▸ **SEITENTEXT**:
^^^^^^^^^^^^^^^^

Filme, Zeichen der Zeit und ein Planet

Exkurs in die Filmwelt

 

Es gibt eine Art Film, die einen vor Klischees fast anschreit. Ein solcher Film spielt  zumeist in einer Kulisse der Armut. Die ersten Bildeinstellungen fuhren den Zuschauer in eine Welt ein, die ihm ganz fremd ist, obwohl sie sich „direkt vor dessen Haustur“ befindet.

Folgendermaßen könnte ein solcher Filmbeginn aussehen:

Eine Gruppe von „normalen“ Menschen fährt in einem Mittelklasse-Auto durch Unwegsames Gebiet. Sie folgen einem für Autos eigentlich zu schmalen Weg. Links und rechts dieses Weges liegt Müll. Leergegessene Joghurtbecher und Chips-Tüten, kaputte Eimer, Scherben kaputten Glases, zerbrochene Möbelstücke, zerrissene Kleidungsstücke und jede Menge Tüten. Ab und zu kommt dem Auto ein Mensch entgegen, der neugierig versucht, durch die Scheiben einen Blick auf die Passagiere zu erhaschen. Einige Meter links des Weges, den sich das Auto entlangkämpft befindet sich eine Mauer, dahinter fließt ein Fluss, eigentlich mehr ein verdrecktes Rinnsal. Jenseits dieses „Flusses“ stehen schiefe, rostige, verfallene Hütten aus Blech und Beton, aus denen laute, fremdklingende Musik schallt. Dorthin zu kommen ist allerdings unmöglich, da es rechts und links des schmalen Rinnsals besagte Mauern steil nach oben geht und weit und breit keine Brücke zu sehen ist. Das Auto fährt über eine Anhöhe und vor den Augen der Passiere zeigt sich nun die Brücke, die über die Schlucht führt. Einige schmale, porös wirkende Metallplatten, bieten weit und breit die einzige Möglichkeit, die Blechhütten zu erreichen. Auf der Brücke spielen filzhaarige Kinder in dreckiger Kleidung Fangen, lachen laut und rufen sich Dinge entgegen, die der Zuschauer des Films nicht verstehen kann.

^^^^^^^^^^^^^^^^

▸ **DATENAUSZUG**:
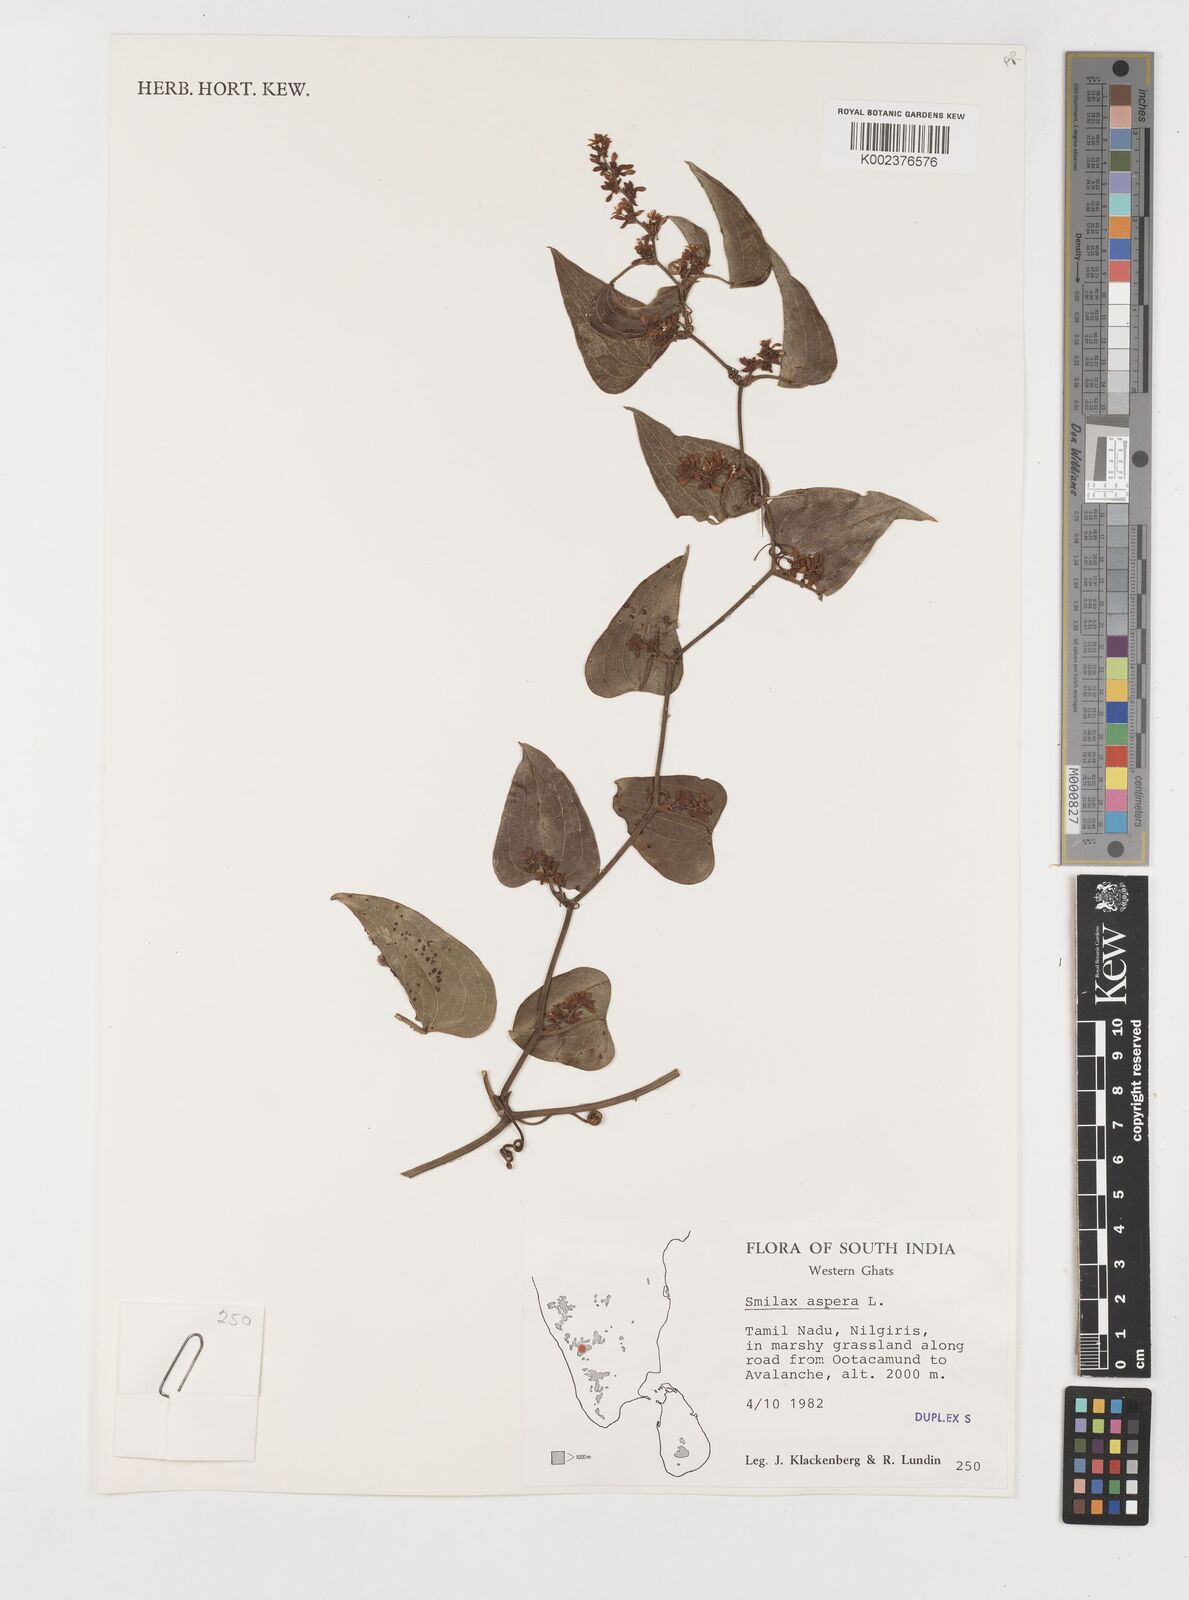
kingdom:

^^^^^^^^^^^^^^^^

▸ **AUFGABENSTELLUNG**:
**1.** Geben Sie den Absatz des Seitentextes über Filme, der mit „Eine Gruppe von“ beginnt, als knappe Liste seiner wichtigsten Punkte wieder.
**2.** Führen Sie den Seitentext über Filme im Anschluss an seinen letzten Satz weiter.
Die Auflistung spielt dabei keine Rolle.

▸ **DIE ANTWORTEN**:
**1.**
- Eine Gruppe „normaler“ Menschen fährt in einem Mittelklasse-Auto auf einem eigentlich zu schmalen Weg durch unwegsames Gebiet.
- Am Wegrand liegt Müll aller Art: leere Joghurtbecher, Chips-Tüten, kaputte Eimer, Glasscherben, zerbrochene Möbel, zerrissene Kleidung und viele Tüten.
- Ab und zu kommt ein Mensch entgegen und versucht neugierig, ins Auto zu blicken.
- Links hinter einer Mauer fließt ein verdrecktes Rinnsal. Auf der anderen Seite stehen verfallene Hütten aus Blech und Beton, aus denen laute, fremd klingende Musik schallt.
- Steile Mauern und keine Brücke in Sicht machen die Hütten zunächst unerreichbar.
- Hinter einer Anhöhe taucht die einzige Brücke über die Schlucht auf. Sie besteht aus einigen schmalen, porös wirkenden Metallplatten.
- Darauf spielen Kinder mit filzigem Haar und dreckiger Kleidung Fangen, lachen und rufen sich Dinge zu, die der Zuschauer nicht versteht.

**2.**
Das Auto hält, die Insassen steigen aus und werden von einer Schar wild durcheinanderredender Kinder und Erwachsener umringt. Einige stellen Fragen, andere bitten um etwas, und wieder andere stehen etwas abseits und werfen misstrauische Blicke auf die Gäste. Die Schar ist eine bunte Mischung aus Jung und Alt, Dick und Dünn, Gesund und Krank. Eines verbindet sie alle: Sie scheinen die Fremden in der Szene zu sein, dabei sind eigentlich die Insassen des Autos jene, die in dieser Kulisse fremd und deplatziert wirken sollten.

 

Zwei alte Frauen setzen sich schließlich durch und bekommen die ungeteilte Aufmerksamkeit der Kameraführung. So erzählen sie über ihr Leben, ihre Familie und ihren tiefen Glauben an das Gute und Gott. Eine der beiden Frauen führt den Zuschauer bald in ihr Häuschen. Der Zuschauer erwartet nun natürlich einen dunklen, dreckigen Verschlag, der für den nahenden Winter viel zu kalt ist. Aber nein, weit gefehlt. Die liebe Frau wohnt in einem wohlig warmen Hüttchen, das zwar klein, aber umso gemütlicher ist und über eine stilvolle Einrichtung verfügt. Drinnen spielt ein kleiner Junge während seine Mutter am Herd Kartoffeln schält. Später, als die Besitzer des Autos ihre Vorhaben hier erledigt haben und sich verabschieden, zeichnet die andere alte Frau, deren Zuhause der Zuschauer nicht kennengelernt hat, einer der Fremden mit dem Daumen ein Segenszeichen auf die Stirn.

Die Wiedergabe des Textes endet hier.